A GKE node pool is running at over 90% of its max_node_count. Not urgent, but worth investigating whether the pool needs its cap raised or workloads redistributed before we hit the hard threshold.

  • SLI: gitlab_component_saturation:ratio{component="kube_pool_max_nodes"} — same SLI as GKENodeCountCritical.

  • Soft SLO: 90% (this playbook). Hard SLO: 95% (GKENodeCountCritical).

  • Longer-term trend:

    count(stackdriver_gce_instance_compute_googleapis_com_instance_uptime{instance_name=~"gke-gprd.*"})
  • Node pool caps live in config-mgmt — see the gke_nodepool_max_nodes variable in each environment’s variables.tf (for example environments/gprd/variables.tf) and its use in gke-regional.tf / gke-zonal.tf.

  • Non-paging. Only the hard threshold generates an Alertmanager alert; the soft threshold is a dashboard signal.
  • Silences do not apply — nothing fires from the soft threshold.
  • Investigatory only.
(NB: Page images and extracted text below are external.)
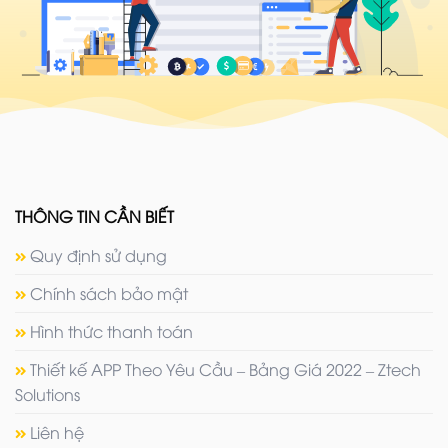
THÔNG TIN CẦN BIẾT
Quy định sử dụng
Chính sách bảo mật
Hình thức thanh toán
Thiết kế APP Theo Yêu Cầu – Bảng Giá 2022 – Ztech
Solutions
Liên hệ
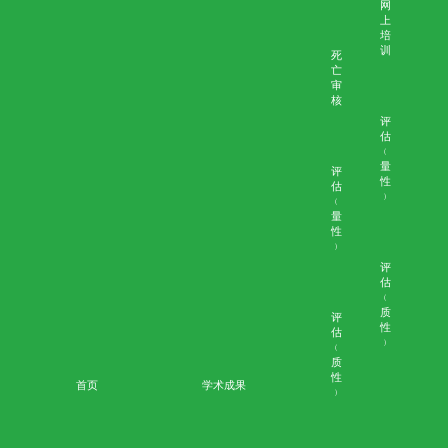
性﹚
性﹚
资源
医护
公众
人员
影
影
片
片
「安心來
医学伦理个案集
刊
刊
物
物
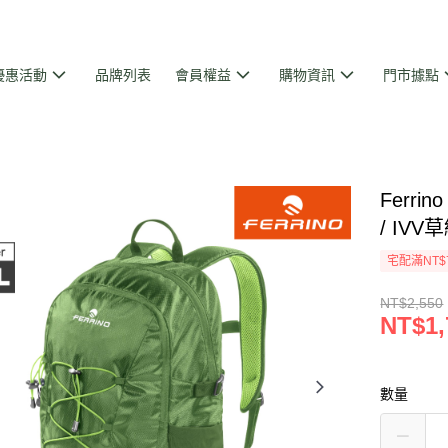
優惠活動
品牌列表
會員權益
購物資訊
門市據點
Ferri
/ IVV
宅配滿NT$
NT$2,550
NT$1,
數量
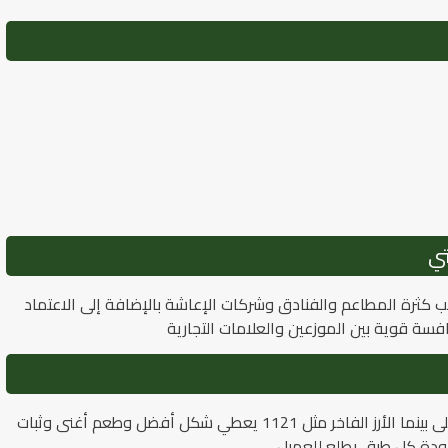
تي
 كثرة المطاعم والفنادق وشركات الإعاشة بالإضافة إلى الاعتماد
فسة قوية بين الموزعين والعلامات التجارية
الأرز التجاري غالبًا يكون أقل جودة وفيه نسبة كسر أعلى بينما الأرز الفاخر مثل 1121 يعطي شكل أفضل وطعم أغنى وثبات
بجودة كل طبق يطلع للعميل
Escalate to the actioning of GKENodeCountCritical if the ratio trends toward the hard threshold.

Break down saturation by pool from the Kube pool max nodes saturation dashboard to spot which pools sit consistently above the soft threshold.

Terminal window
gcloud --project <PROJECT> container node-pools list \
--cluster <CLUSTER> --location <LOCATION>
  1. Investigate which workloads are running on the pool and whether their footprint has grown organically:

    Terminal window
    kubectl get nodes -l cloud.google.com/gke-nodepool=<pool>
    kubectl top nodes -l cloud.google.com/gke-nodepool=<pool>
  2. Options:

    • Raise gke_nodepool_max_nodes for the pool in config-mgmt (small MR, low risk).
    • Rebalance workloads onto a different pool with headroom.
    • Right-size the workload’s resource requests if they are inflated.
  3. If subnet IPs are the binding constraint rather than the pool cap, follow k8s-operations.md — Add a secondary pod IP range.

  • Raise the pool cap proactively.
  • Rebalance / right-size workloads.

Same as GKENodeCountCritical.

#g_fleet_management.